Effectively, Orban has continued to threaten to block additional support for Ukraine, the start of Ukraine's EU accession negotiations, and a new round of sanctions against Russia. 

Facing difficulties on the military front, Ukraine is awaiting new arms deliveries, financial support, and negotiations for EU membership

Orban is accused of wielding his veto power against European aid to Ukraine to unlock European funds. The disbursements of the RRF fund, totalling €10.4bn, remain contingent on progress in meeting more than two dozen super milestones.

The funds from this plan are frozen until Hungary fulfills a series of conditions set by the Commission, including independence of the judiciary, combating corruption, and public procurement rules.

On Thursday, the European Commission approved Hungary's modified Recovery and Resilience Plan (RRF), which will allow the country to receive €0.9bn in pre-financing of the REPowerEU funds.

The EU has also blocked €6.3bn from Cohesion Funds to Budapest because of concerns over rule of law issues, corruption, and the lack of judiciary reforms.
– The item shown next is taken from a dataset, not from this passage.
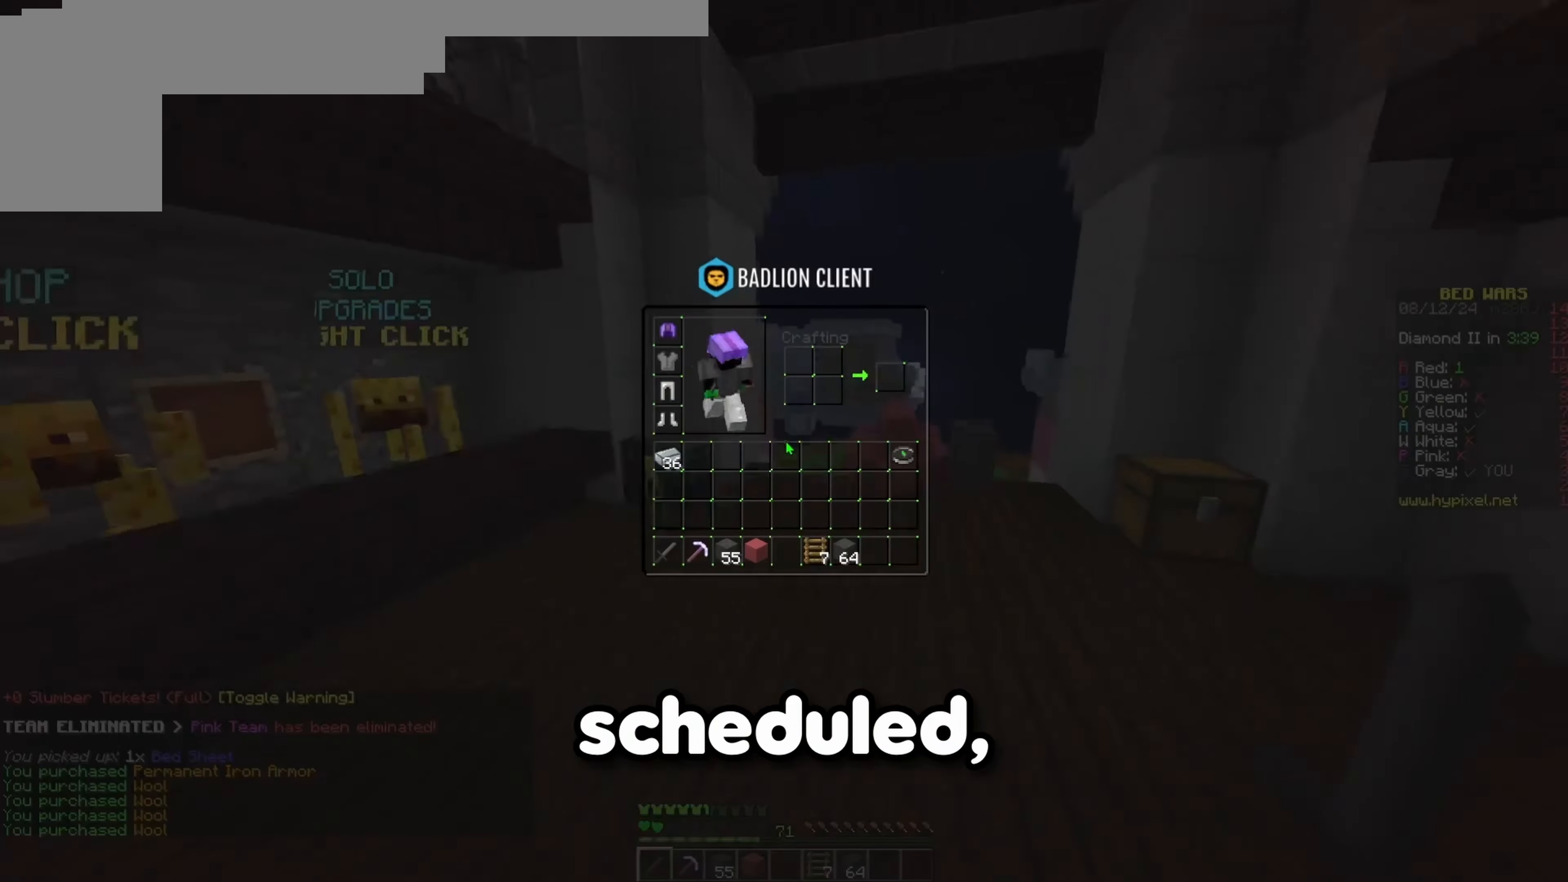
{"keys": [], "events": []}
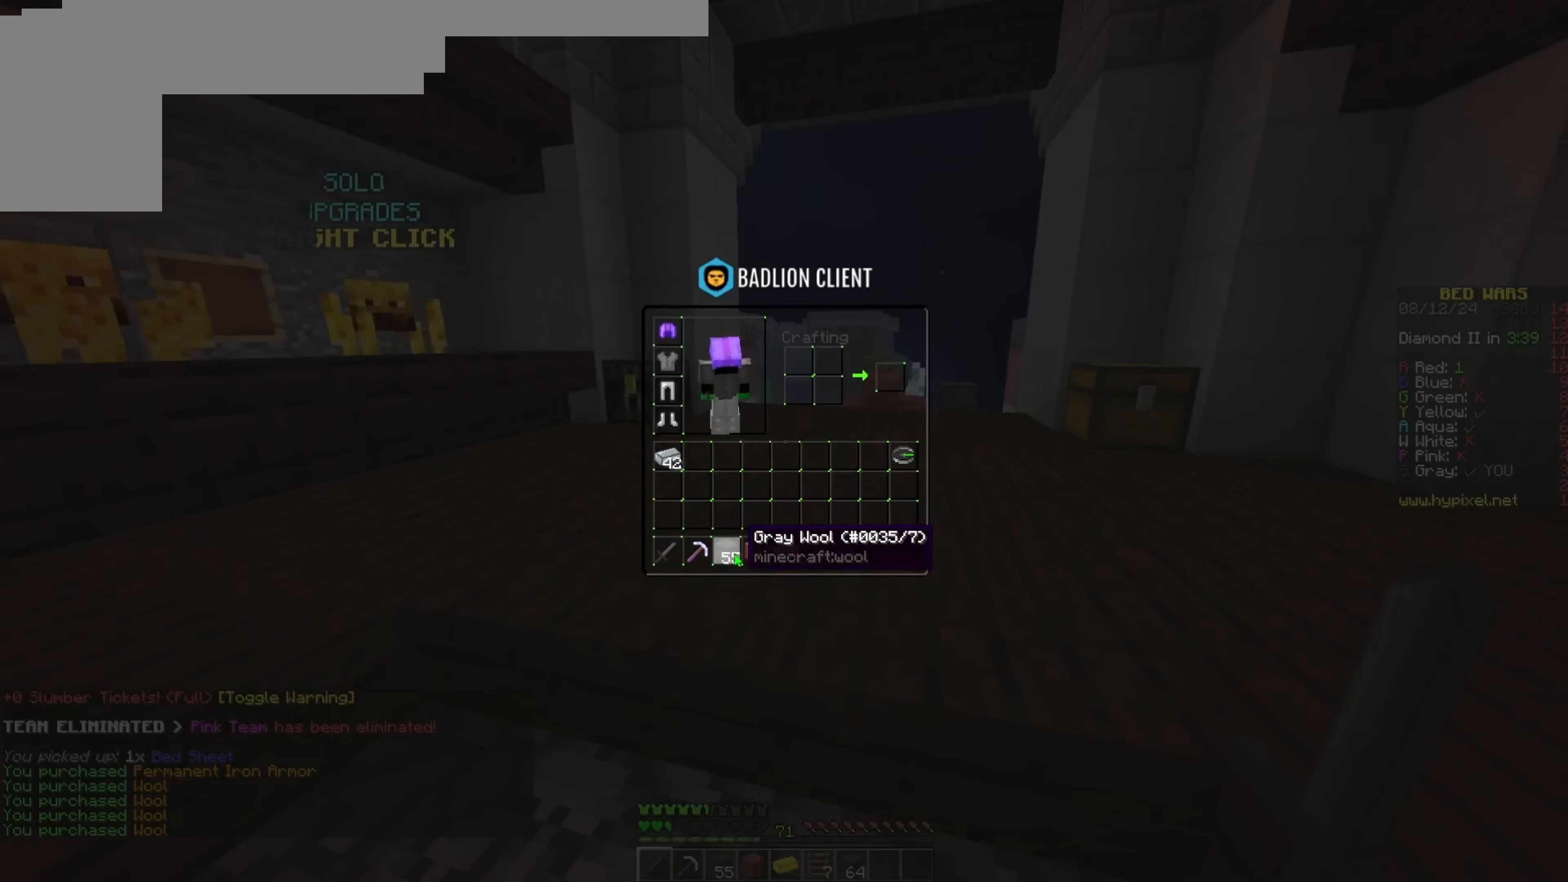
{"keys": [], "events": []}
Additionally, some €2.5bn of Cohesion Funds  are blocked due to treatment of refugees, discrimination against the LGBT community, and violations of academic freedom.

According to one EU diplomat speaking to Politico, the Orban government has “booby-trapped” every decision pertaining to Ukraine with its threat of veto, while several member states are already discussing how to bypass Hungary’s veto, though this would undermine the unity of the Union.

Politico also recalled that many MEPs are concerned over the European Commission’s rumoured plans to release some of the frozen EU funds, yielding to Orban's veto threats., but Justice Commissioner Didier Reynders has reassured them that funds “will not flow in the absence of necessary changes”.

In related news, Ukraine is mulling a new bill in Ukraine that would allow minorities to use their mother tongue in school.  Hungary will not support Ukraine in international politics in any way until it has restored the language rights of the Hungarian minority in the country, Orban said earlier.